── Document segment
The Board of Directors has delegated the responsibility to respective committees for ensuring that the Enterprise Risk Management (ERM) system is operational and working. The Committees therefore have managerial responsibility for the implementation and performance of the ERM system. The Committees also take into account stakeholders’ concerns identified through stakeholder engagement, while identifying and managing economic, environment and social impacts.


Sustainability efforts, focused to reduce negative impacts and increase value creation potential, require continuous monitoring. We have systems in place to ensure production safety to limit the impact of manufacturing operations on the health, safety and environment (HSE) as far as possible. One of the important corporate goals is to ensure human safety and protect the environment; therefore we have developed an extensive set of policies and measures as part of HSE management. Employee training sessions are held regularly in this connection. The processes, procedures and measures are continually monitored, both in-house and by external audits of the management systems.

We are aware that the sustainability management system is a component of strategy planning, objectives and processes. It includes an ongoing review of the activities undertaken to ensure that planned sustainability activities are effectively implemented and the impacts are being properly managed. We observe and analyze our operations to ensure efficient use of resources, effective waste handling, management of human rights impacts and societal impacts of our operations. The implementation is carried out through line manager and reviewed at departmental level. The final results are deliberated at CSR Committee meetings. The results of these activities are included in the risk control system, analyzed for urgency and relevance, and then implemented as per requirement.
────
- _Questions to answer_
• A. Write out the sustainability passage word for word, beginning at the words "The Board of" and stopping after "and social impacts.".
• B. According to the sustainability passage, where are the final results of the sustainability activities deliberated?
The material that comes next was taken from a separate source.
── Dataset content
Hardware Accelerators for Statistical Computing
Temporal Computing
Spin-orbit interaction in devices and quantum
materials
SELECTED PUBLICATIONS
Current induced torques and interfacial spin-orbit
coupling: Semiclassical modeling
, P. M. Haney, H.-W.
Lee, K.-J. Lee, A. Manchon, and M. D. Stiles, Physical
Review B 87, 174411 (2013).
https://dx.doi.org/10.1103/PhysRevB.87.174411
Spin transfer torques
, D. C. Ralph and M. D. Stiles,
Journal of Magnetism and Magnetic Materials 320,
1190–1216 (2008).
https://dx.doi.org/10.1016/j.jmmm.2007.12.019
────
── Dataset content
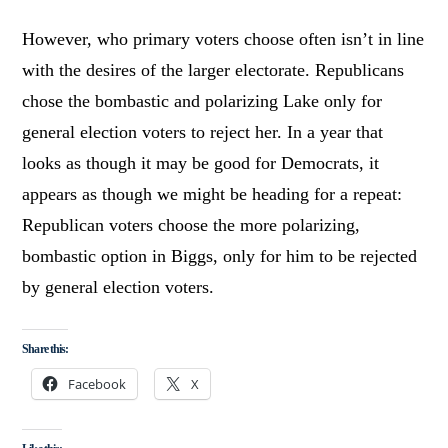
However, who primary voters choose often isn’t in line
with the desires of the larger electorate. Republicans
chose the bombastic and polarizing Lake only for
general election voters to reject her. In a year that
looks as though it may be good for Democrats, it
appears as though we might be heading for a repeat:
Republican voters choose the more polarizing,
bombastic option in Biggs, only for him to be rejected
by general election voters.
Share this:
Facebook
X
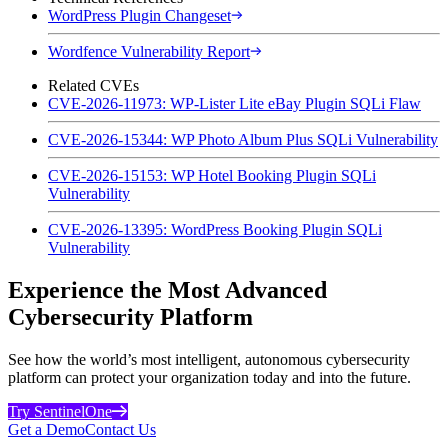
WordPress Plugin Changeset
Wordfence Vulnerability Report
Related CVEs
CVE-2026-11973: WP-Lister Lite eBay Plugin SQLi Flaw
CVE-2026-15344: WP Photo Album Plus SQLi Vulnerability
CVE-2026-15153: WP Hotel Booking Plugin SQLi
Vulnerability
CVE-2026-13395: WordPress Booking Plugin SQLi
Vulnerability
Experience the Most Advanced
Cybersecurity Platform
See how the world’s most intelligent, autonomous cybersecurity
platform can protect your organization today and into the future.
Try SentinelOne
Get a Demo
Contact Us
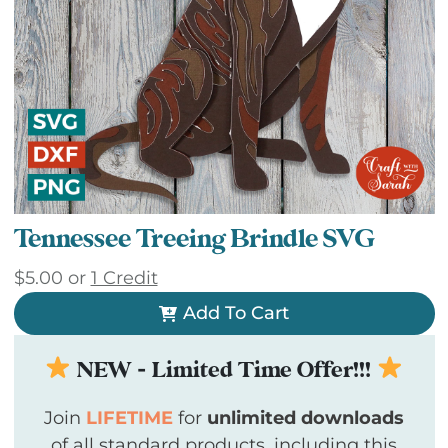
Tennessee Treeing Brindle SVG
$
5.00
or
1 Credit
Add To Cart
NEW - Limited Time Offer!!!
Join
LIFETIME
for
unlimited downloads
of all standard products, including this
────
- _Answer list_
• A.
The Board of Directors has delegated the responsibility to respective committees for ensuring that the Enterprise Risk Management (ERM) system is operational and working. The Committees therefore have managerial responsibility for the implementation and performance of the ERM system. The Committees also take into account stakeholders’ concerns identified through stakeholder engagement, while identifying and managing economic, environment and social impacts.

• B. At CSR Committee meetings.